Extract from the review of Mid90s the passage from "The film pulls" to "were born into.", copying it word for word.

PAGE EXTRACT:
+++++

‘Mid90s’ is an imperfect skate down memory lane

Mid90s (Jonah Hill/A24 Company)

If you’re looking for a coming of age film with a little crude humor, Jonah Hill’s Mid90s is a must-see. Originally released at the Toronto International Film Festival in early September, Mid90s is Jonah Hill’s directorial debut. While imperfect, it captures the essence of ’90s skate culture and the emotional struggles of being 13. 

The film follows Stevie, a boy in his early teens. His story comes to us from Los Angeles at the height of skate culture in the 1990s. Stevie looks up to his hostile older brother and has a close relationship with his slightly unhinged single mother. But, it is clear from the first scene that Stevie lacks direction and is looking for his place in the world — a theme present throughout the entire film.

The film pulls in the audience initially with the classic California surfer aesthetic that Hill captures well. Within each scene, the lighting is soft and the colors stay simple. Stevie ventures to the local skate shop and begins to watch the group of four boys, a bit older than himself. They skate all day and attain the undone skater aesthetic that boys today attempt to recreate. Although the movie is based around ’90s California skate culture, it is clearly more about creating a family outside of the one you were born into.

+++++

Saved data entries:

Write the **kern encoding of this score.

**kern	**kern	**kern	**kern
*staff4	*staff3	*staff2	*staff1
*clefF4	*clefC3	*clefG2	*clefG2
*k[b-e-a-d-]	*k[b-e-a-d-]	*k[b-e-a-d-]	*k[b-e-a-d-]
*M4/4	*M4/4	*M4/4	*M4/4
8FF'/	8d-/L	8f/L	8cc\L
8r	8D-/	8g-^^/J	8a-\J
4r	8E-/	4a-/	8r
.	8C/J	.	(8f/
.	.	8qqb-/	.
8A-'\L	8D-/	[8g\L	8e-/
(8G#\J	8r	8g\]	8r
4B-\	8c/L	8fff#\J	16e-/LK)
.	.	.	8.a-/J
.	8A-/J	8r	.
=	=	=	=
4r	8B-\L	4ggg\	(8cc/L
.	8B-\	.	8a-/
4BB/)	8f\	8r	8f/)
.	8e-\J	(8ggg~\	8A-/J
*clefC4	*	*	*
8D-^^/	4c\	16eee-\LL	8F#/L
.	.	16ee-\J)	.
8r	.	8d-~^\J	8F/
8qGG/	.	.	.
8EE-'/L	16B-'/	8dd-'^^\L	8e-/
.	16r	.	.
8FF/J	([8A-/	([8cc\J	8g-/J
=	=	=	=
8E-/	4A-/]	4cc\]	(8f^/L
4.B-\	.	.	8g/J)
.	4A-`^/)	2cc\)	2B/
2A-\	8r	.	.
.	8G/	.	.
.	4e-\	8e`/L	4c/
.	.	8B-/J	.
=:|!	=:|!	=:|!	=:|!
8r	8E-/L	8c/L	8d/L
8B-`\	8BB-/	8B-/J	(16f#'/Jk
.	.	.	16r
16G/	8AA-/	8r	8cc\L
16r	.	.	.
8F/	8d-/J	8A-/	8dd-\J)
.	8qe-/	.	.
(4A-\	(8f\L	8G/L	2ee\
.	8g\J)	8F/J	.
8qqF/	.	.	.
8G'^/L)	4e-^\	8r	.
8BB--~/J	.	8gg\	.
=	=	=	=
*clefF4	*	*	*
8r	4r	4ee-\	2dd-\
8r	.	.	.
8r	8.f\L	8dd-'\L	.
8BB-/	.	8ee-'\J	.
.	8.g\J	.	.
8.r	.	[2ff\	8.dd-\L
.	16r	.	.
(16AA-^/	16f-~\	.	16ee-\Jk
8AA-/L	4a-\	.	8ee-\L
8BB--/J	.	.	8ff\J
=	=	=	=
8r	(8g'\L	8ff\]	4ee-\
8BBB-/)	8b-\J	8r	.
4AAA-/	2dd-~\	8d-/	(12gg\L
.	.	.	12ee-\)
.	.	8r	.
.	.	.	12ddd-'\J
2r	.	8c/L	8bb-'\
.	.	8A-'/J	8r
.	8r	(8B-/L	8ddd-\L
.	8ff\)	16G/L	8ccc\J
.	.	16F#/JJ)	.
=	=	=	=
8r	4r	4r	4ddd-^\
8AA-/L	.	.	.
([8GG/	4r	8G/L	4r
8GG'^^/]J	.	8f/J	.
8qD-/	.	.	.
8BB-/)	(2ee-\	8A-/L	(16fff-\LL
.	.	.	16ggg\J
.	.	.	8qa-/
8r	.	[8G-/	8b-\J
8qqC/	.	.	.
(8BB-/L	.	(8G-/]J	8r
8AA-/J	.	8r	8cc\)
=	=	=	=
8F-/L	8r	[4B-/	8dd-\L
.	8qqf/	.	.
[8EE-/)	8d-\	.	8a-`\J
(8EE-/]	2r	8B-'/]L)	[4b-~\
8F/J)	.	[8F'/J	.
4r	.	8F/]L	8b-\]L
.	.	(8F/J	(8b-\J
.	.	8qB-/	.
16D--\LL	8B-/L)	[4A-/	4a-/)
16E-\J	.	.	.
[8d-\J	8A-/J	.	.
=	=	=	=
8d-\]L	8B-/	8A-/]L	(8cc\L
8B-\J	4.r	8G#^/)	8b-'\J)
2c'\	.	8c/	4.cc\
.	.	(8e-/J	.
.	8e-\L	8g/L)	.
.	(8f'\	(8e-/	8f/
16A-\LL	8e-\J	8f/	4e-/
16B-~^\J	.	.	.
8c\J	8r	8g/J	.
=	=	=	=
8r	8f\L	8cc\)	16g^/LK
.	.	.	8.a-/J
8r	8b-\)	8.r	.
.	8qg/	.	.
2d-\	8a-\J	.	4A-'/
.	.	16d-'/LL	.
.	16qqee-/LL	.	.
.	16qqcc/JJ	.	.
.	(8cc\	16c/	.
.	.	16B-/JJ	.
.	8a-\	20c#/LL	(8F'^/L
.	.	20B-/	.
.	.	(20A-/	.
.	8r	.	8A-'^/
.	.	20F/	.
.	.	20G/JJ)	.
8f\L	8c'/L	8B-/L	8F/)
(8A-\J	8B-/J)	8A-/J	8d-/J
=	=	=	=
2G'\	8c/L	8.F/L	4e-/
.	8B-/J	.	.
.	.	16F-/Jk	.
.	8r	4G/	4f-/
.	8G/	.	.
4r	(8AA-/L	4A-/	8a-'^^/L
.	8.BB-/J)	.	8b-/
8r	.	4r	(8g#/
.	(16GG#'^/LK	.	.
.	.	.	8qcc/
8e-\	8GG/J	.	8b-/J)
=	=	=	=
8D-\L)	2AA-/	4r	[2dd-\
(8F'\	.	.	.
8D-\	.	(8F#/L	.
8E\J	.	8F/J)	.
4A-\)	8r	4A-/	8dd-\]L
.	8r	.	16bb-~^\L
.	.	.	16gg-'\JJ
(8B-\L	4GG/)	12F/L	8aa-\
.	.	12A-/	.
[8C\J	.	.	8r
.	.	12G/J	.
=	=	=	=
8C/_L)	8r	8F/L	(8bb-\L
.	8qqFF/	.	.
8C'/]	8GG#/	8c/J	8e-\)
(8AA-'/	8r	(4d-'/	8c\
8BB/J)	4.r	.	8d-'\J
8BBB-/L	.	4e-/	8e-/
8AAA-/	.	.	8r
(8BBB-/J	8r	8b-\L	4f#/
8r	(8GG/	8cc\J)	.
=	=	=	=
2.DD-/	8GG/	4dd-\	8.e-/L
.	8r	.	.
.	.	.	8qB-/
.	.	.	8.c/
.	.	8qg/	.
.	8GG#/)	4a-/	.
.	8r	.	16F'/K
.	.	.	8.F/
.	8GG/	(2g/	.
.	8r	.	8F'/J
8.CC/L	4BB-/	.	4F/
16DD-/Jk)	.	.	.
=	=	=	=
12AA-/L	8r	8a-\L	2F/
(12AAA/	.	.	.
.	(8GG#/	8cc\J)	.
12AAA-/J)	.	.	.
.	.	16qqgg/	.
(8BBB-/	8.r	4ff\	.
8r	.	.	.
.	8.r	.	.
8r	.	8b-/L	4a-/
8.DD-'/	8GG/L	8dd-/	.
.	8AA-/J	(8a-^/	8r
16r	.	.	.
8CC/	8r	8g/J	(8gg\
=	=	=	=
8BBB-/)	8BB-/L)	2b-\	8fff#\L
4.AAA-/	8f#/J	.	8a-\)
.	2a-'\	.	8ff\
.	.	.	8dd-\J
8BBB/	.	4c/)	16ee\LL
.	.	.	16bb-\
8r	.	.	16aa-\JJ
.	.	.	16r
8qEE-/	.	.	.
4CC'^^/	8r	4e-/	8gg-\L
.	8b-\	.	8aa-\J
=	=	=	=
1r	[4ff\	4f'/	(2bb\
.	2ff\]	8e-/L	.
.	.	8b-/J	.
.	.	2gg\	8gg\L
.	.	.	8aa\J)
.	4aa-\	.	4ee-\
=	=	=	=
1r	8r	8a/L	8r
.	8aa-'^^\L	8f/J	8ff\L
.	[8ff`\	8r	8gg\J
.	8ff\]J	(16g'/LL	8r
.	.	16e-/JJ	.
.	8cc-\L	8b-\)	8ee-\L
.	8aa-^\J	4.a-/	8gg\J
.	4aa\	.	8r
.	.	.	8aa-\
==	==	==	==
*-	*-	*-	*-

+++++

WRITTEN ANSWER:
The film pulls in the audience initially with the classic California surfer aesthetic that Hill captures well. Within each scene, the lighting is soft and the colors stay simple. Stevie ventures to the local skate shop and begins to watch the group of four boys, a bit older than himself. They skate all day and attain the undone skater aesthetic that boys today attempt to recreate. Although the movie is based around ’90s California skate culture, it is clearly more about creating a family outside of the one you were born into.